My interview with Lucilla Garrett

Earlier this month, I had the pleasure of interviewing longtime Eureka Springs resident Lucilla Garrett for my upcoming book, “Welcome to Eureka Springs: The I-Sh*-t-You-Not History of America’s Quirkiest Town.”

Lucilla and her husband, Jim, moved to town in 1970 and bought a building on Spring Street where they opened an antique store. Though Jim passed away in 1989, Lucilla has become a deeper and deeper part of Eureka Springs. She currently serves as president of the library board and has been involved in many of the town’s beloved institutions.

Lucilla crossed paths with several of the people I’m writing about.

Her good friends Mary Springer, Doug Stowe, and Eleanor Lux will be featured in my book for starting the Eureka Springs School of the Arts. ESSA is poised to become one of the most prestigious such institutions in the nation after being gifted a $10 million operating endowment. As a former president of ESSA’s board, Lucilla was the perfect person to interview for that chapter.

We also discussed an artist who rented the apartment above her antique store. Bettina Whitman was born to an Italian family of noble lineage, and was an aristocrat through and through. In my book, I’ll tell the story of how the close companion of famed artists Diego Rivera and Frida Kahlo ended up in this small Ozark village.
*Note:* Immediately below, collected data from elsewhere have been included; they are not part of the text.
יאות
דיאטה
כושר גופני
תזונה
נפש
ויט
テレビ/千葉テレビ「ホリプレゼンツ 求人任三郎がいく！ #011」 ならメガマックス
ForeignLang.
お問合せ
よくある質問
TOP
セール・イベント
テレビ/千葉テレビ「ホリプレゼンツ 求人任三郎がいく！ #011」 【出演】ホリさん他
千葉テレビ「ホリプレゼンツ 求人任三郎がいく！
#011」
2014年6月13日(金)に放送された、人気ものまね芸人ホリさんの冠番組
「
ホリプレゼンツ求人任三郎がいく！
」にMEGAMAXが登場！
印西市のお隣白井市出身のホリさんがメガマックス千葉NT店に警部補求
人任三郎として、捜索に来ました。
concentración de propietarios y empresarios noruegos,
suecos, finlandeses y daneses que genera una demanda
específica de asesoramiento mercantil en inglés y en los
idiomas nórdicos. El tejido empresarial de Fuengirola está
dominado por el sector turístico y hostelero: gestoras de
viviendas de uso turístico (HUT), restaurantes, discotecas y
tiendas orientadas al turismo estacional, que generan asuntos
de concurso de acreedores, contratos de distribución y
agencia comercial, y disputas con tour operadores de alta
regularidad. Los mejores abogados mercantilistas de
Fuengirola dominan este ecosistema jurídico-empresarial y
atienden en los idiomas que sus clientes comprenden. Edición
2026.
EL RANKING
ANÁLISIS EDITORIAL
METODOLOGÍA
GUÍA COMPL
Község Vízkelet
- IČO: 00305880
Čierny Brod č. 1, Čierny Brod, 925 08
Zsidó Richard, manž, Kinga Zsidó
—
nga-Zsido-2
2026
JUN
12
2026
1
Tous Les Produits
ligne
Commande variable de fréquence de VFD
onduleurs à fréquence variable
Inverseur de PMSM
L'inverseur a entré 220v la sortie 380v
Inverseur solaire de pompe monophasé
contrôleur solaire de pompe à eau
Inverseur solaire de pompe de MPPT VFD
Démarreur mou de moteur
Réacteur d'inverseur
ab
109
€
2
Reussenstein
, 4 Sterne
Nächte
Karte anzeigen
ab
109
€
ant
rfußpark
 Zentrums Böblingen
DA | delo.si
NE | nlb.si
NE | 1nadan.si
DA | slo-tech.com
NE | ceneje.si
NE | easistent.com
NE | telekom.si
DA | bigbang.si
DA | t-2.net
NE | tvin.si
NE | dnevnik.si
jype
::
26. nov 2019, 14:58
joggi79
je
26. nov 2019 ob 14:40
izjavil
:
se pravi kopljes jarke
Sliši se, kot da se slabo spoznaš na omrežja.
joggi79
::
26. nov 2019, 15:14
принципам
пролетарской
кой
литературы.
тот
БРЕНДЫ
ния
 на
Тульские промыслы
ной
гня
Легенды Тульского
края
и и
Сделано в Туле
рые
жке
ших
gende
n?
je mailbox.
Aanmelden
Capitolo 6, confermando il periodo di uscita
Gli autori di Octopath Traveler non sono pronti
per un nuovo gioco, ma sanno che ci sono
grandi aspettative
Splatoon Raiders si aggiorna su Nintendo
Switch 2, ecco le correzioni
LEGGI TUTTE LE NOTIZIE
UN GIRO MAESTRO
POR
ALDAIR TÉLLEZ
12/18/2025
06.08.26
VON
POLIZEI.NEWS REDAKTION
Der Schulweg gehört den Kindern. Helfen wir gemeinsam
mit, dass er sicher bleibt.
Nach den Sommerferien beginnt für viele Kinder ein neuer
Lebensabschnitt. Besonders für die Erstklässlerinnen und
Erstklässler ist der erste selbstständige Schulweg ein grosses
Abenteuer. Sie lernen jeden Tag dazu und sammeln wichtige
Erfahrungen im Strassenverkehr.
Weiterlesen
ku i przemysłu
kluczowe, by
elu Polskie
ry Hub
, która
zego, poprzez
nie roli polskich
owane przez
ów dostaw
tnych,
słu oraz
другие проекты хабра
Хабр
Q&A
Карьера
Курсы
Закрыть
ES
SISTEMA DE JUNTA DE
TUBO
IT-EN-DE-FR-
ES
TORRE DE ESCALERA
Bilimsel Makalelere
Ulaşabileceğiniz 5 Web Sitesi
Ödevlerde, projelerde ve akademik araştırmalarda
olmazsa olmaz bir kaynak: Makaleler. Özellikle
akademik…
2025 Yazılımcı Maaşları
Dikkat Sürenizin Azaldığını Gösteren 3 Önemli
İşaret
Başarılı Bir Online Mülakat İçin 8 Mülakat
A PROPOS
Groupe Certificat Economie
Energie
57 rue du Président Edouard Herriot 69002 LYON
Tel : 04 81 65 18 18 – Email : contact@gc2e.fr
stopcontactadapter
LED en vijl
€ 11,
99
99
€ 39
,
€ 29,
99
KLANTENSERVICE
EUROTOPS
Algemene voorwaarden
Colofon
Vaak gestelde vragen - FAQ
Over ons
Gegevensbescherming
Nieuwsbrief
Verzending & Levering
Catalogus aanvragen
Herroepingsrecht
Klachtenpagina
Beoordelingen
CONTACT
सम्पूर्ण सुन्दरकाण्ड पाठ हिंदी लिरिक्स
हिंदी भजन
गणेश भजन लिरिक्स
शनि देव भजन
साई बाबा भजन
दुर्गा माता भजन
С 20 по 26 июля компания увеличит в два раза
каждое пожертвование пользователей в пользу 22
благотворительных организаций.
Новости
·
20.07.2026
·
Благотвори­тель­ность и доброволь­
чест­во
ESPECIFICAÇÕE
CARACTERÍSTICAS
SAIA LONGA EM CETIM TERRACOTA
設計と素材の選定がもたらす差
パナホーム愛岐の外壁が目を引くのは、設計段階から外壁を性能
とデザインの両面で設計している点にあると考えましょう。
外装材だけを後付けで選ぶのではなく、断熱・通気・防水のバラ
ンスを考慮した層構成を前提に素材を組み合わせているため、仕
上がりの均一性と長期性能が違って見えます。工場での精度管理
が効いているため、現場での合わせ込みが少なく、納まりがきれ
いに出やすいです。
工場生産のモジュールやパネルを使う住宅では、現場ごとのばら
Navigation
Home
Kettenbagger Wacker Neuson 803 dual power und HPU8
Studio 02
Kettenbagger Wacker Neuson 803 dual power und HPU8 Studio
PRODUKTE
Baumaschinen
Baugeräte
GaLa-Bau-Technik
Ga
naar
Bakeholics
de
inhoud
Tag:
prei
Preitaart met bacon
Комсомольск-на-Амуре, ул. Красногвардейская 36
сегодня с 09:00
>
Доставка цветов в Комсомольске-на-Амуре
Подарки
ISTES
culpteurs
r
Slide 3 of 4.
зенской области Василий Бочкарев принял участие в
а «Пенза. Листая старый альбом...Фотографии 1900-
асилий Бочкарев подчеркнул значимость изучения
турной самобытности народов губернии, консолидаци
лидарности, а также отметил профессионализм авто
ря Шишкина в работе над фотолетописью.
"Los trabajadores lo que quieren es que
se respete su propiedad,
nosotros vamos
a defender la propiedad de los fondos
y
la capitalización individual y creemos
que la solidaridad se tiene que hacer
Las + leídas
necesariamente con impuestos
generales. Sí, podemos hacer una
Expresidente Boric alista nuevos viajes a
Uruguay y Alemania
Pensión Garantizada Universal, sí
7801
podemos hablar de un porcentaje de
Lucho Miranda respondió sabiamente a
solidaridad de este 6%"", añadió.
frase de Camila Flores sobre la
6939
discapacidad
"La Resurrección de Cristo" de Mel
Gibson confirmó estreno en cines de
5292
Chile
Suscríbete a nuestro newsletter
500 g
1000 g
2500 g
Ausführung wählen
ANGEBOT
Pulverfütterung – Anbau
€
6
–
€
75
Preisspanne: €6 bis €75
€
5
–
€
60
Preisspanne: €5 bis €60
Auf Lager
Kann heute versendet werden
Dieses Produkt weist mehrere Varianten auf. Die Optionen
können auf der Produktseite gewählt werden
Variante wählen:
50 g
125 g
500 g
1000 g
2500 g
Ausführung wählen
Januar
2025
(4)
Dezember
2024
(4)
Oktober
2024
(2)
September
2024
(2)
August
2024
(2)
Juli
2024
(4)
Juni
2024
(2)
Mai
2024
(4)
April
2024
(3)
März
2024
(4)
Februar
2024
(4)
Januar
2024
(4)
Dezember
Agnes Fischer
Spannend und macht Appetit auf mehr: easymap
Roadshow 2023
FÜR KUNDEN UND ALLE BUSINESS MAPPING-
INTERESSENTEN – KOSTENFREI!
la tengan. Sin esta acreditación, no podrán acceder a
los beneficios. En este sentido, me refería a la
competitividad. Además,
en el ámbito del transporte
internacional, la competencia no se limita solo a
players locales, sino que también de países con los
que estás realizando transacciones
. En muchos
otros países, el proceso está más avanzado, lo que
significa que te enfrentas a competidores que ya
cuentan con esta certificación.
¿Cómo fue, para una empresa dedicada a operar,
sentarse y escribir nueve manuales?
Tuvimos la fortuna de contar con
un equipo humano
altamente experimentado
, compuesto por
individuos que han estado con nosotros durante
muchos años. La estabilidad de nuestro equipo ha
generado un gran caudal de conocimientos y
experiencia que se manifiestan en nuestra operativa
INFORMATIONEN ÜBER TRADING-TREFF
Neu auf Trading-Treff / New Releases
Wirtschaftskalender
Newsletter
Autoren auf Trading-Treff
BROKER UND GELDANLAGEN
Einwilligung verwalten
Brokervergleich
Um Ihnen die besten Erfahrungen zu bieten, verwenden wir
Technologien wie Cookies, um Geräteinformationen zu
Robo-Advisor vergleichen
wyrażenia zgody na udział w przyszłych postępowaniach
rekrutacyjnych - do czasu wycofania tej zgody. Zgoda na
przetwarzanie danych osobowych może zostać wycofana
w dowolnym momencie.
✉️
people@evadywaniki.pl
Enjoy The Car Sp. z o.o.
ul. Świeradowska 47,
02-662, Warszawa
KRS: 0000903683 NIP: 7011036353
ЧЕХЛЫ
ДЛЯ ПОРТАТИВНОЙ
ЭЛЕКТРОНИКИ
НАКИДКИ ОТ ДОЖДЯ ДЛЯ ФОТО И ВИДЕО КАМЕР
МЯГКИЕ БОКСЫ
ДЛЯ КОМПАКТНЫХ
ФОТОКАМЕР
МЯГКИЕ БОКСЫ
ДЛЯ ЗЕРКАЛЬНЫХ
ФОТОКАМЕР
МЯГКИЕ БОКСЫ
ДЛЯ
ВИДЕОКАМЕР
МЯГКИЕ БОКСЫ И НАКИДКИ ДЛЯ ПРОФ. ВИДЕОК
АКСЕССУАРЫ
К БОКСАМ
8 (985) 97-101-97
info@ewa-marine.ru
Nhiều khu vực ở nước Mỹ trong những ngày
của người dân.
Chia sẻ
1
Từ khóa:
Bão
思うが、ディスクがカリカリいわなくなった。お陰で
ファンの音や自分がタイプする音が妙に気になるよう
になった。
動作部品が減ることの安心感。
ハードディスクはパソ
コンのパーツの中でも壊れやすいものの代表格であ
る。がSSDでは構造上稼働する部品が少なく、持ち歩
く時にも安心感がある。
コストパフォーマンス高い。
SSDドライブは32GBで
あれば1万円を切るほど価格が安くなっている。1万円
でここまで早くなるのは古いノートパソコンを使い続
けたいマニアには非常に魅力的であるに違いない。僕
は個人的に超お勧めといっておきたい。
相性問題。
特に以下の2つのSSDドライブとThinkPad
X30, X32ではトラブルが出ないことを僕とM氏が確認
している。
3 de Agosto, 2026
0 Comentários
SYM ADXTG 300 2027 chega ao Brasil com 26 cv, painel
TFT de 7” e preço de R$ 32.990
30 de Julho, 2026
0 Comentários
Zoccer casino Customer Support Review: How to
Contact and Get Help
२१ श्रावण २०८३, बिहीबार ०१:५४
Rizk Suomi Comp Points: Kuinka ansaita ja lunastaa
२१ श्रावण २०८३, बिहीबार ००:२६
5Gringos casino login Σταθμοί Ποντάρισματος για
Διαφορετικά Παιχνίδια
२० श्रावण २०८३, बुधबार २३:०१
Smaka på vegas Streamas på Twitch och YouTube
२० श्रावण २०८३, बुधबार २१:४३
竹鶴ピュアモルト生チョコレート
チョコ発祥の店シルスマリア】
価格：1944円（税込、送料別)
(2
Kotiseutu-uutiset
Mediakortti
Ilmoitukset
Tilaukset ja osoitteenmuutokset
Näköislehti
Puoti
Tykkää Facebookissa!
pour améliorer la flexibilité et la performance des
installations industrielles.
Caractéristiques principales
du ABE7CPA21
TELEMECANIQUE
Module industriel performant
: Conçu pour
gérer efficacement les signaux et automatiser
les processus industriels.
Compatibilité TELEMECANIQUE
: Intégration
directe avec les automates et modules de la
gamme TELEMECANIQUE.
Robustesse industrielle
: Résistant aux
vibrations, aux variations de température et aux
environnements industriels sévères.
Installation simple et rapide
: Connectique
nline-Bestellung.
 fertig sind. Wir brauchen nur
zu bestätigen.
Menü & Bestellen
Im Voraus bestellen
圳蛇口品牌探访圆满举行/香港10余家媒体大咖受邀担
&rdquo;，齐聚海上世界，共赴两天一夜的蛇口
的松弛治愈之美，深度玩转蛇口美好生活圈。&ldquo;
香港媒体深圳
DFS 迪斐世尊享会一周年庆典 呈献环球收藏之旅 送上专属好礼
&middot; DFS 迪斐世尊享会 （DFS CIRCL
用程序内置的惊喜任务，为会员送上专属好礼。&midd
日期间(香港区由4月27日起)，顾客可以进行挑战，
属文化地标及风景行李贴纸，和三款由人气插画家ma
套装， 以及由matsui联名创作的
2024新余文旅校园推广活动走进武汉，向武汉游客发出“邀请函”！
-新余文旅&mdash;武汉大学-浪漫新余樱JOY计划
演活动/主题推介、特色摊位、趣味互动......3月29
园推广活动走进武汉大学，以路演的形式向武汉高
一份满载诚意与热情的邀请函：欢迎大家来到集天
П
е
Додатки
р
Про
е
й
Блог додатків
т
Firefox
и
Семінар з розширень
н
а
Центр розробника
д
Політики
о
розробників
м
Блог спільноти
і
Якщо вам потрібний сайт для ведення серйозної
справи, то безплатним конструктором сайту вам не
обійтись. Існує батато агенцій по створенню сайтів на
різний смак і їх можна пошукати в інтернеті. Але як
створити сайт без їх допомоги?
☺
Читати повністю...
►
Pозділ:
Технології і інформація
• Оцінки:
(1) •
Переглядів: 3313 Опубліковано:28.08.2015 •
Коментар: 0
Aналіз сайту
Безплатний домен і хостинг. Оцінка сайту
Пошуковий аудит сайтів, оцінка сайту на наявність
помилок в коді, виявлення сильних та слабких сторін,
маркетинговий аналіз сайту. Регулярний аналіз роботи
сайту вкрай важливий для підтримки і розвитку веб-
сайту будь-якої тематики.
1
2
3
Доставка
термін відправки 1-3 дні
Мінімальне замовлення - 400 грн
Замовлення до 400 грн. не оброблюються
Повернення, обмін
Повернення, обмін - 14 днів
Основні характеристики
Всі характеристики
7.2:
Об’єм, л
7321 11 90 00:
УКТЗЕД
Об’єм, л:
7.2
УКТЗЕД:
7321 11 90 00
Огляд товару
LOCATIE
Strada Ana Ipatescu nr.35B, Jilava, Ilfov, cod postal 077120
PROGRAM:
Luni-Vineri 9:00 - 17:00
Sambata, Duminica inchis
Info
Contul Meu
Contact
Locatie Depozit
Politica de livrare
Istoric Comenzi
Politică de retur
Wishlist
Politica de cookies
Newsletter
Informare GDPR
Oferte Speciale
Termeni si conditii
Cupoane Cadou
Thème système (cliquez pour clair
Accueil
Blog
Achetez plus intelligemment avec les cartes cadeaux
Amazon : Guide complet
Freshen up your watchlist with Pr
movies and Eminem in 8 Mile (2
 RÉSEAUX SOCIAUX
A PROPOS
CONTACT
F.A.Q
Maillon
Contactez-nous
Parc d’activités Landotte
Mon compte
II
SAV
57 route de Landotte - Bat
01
Lucilla herself arrived in town the same year as Spring Street Pottery founder Gary Eagan and a couple years before hippie festival promoter Edd Jeffords, both of whom will be featured in my book. Newcomers like Lucilla, Gary, Edd, Sally Gorrell, and Jim Nelson shook up the then-sleepy town in the early Seventies, the first hints of the new attitudes that Eureka Springs would become iconically known for today.